Unfortunately, some researchers turn down these opportunities because of the--in my opinion—mistaken belief that such a role will prevent them from submitting grants to the study section on which they are asked to serve. This may be true during the researcher’s term as a reviewer (although not necessarily the case with ad hoc status); I believe, however, that the advantages, appropriateness, and value of accepting such positions far outweigh any negatives.
The advantages of service on NIH or other study sections are many. First, study section experiences typically expose researchers to cutting-edge research and often introduce them to leading researchers in their field. These connections are invaluable and carry a cache for the researcher that exceeds the more random introductions at scientific meetings and other venues. Second, especially for junior investigators, sitting in on study section grant reviews provides an irreproducible, behind-the-scenes, real-world exposure to what truly matters in grantsmanship. The experience exposes the reviewer to innumerable subtleties about how grant-writing styles and structure are perceived and discussed in study sections. No other experience comes close to providing this level of insight.
Study section service is also an indispensable means to ensuring that surgeons have reasonable representation in these review forums, where surgeon representation is usually limited. I have seen many panel discussions where the knowledgeable and experienced input of a surgeon’s review dramatically alters a funding decision that would otherwise have been determined by non-surgeons. The surgeon reviewer can provide essential and otherwise unrecognized perspectives that lend important advocacy to under-appreciated aspects of surgery grant applications. This latter consideration, of course, represents a wonderful example of a surgeon’s “paying back” for the consideration that their own grant received from other interested reviewers. Finally, serving on an NIH or other study sections is highly prestigious and an important asset in academic record building.
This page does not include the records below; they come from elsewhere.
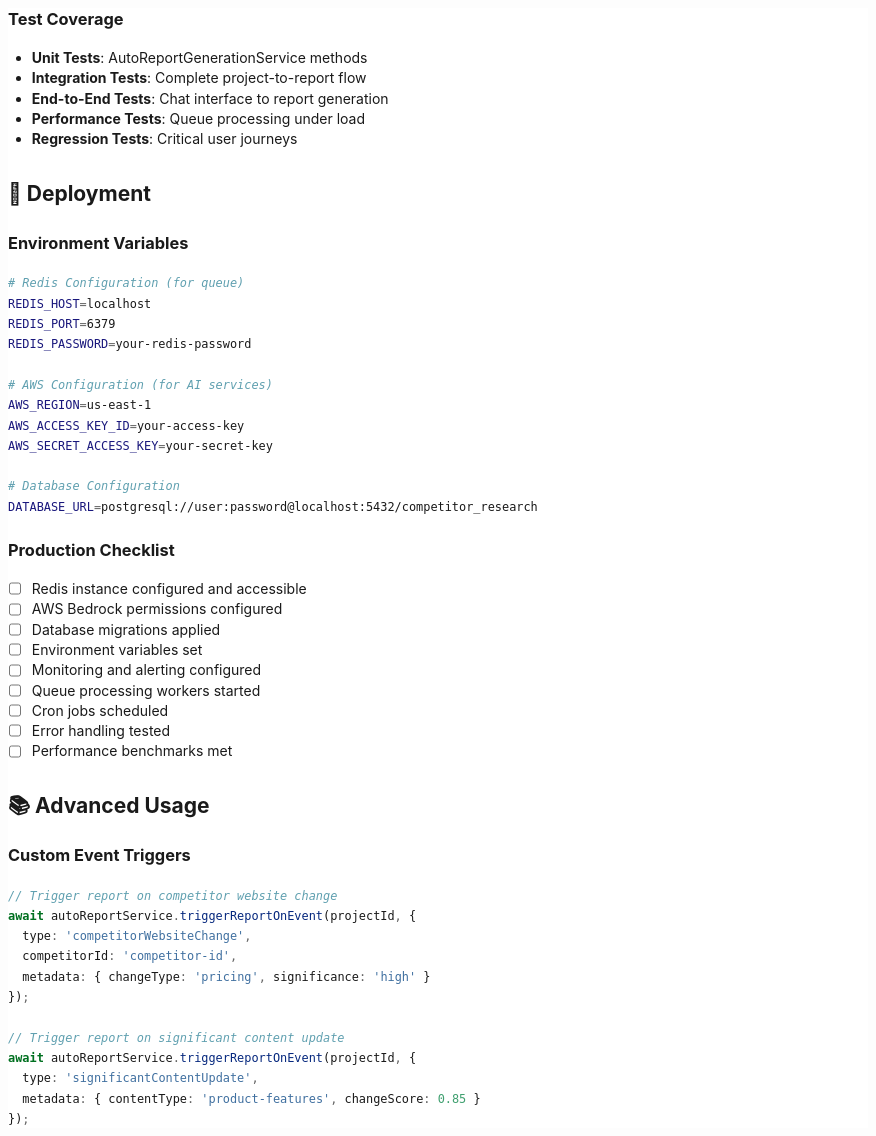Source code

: ### Test Coverage

- **Unit Tests**: AutoReportGenerationService methods
- **Integration Tests**: Complete project-to-report flow
- **End-to-End Tests**: Chat interface to report generation
- **Performance Tests**: Queue processing under load
- **Regression Tests**: Critical user journeys

## 🚀 Deployment

### Environment Variables

```bash
# Redis Configuration (for queue)
REDIS_HOST=localhost
REDIS_PORT=6379
REDIS_PASSWORD=your-redis-password

# AWS Configuration (for AI services)
AWS_REGION=us-east-1
AWS_ACCESS_KEY_ID=your-access-key
AWS_SECRET_ACCESS_KEY=your-secret-key

# Database Configuration
DATABASE_URL=postgresql://user:password@localhost:5432/competitor_research
```

### Production Checklist

- [ ] Redis instance configured and accessible
- [ ] AWS Bedrock permissions configured
- [ ] Database migrations applied
- [ ] Environment variables set
- [ ] Monitoring and alerting configured
- [ ] Queue processing workers started
- [ ] Cron jobs scheduled
- [ ] Error handling tested
- [ ] Performance benchmarks met

## 📚 Advanced Usage

### Custom Event Triggers

```typescript
// Trigger report on competitor website change
await autoReportService.triggerReportOnEvent(projectId, {
  type: 'competitorWebsiteChange',
  competitorId: 'competitor-id',
  metadata: { changeType: 'pricing', significance: 'high' }
});

// Trigger report on significant content update
await autoReportService.triggerReportOnEvent(projectId, {
  type: 'significantContentUpdate',
  metadata: { contentType: 'product-features', changeScore: 0.85 }
});
```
Through the advocacy of the AATS Scientific and Government Relations (SAGR) Committee, progress has been made to ensure that there is appropriate surgery representation on the “special emphasis” panels to which grants may be diverted when a reviewer is in conflict because they serve on one or the other of the “surgery” study sections (for example, BTSS, Bioengineering, Technology and Surgical Sciences Study Section and, SAT is Surgery, Anesthesiology and Trauma Study Section). An alternative approach to this situation is for investigators to request in their cover letter that their grants be submitted to one of these or alternative “surgery-centric” panels.
In summary, accepting an invitation to participate in study section service is a not-to-be-missed privilege, of great value not only to the surgeon–scientist reviewer, but to our colleagues and our field as well.